Nietzsche sees the damage, the deficiency, and decides (if unknowingly): it is beautiful. For him, this color will be the most beautiful thing on earth, the redemptive thing.
I wonder how closely you can look at something and not see it, or how long you can look at something wrongand feel it is not only right, but beautiful. Blue is deep. It is the lowest color.

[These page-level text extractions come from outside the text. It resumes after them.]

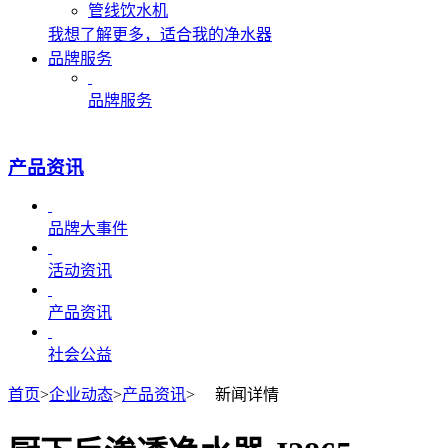
管线饮水机
我想了解更多，适合我的净水器
品牌服务
品牌服务
产品资讯
品牌大事件
活动资讯
产品资讯
社会公益
首页
>
企业动态
>
产品资讯
>
新闻详情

Between blue and green, is the color of two oceans: the Caribbean and the Mediterranean. These are my oceans. Their between-color brings me to my ancestors and floods me with their memories. My family and I eat mangoes; their yellow-orange flesh buoys across the blue-green water, and that is something beautiful.
White ––
the color of snow in Iowa. It is the color of sledding. And laughter. But it is also the color of concealment. Baudelaire wrote about the strange white of snow. He hated it. I bleach my hair, almost white, and in the bathroom a man grabs his crotch, eyeing me.
White is the color of Tom’s skin. (Or is it pink?) White is the color of forgetting. Of erasure.
White makes me wonder. I wonder what it means that the first person who I think I could have loved, who I said—I love you to/o, while under white sheets—is gone? And I wonder if I keep the thought of loving them closer because they’re gone; if I could study this thought forever like Nietzsche below Veronese’s sky.
Who am I to remember?
And I wonder if somehow their being gone makes me love them more. And I wonder: what kind of person does that make me?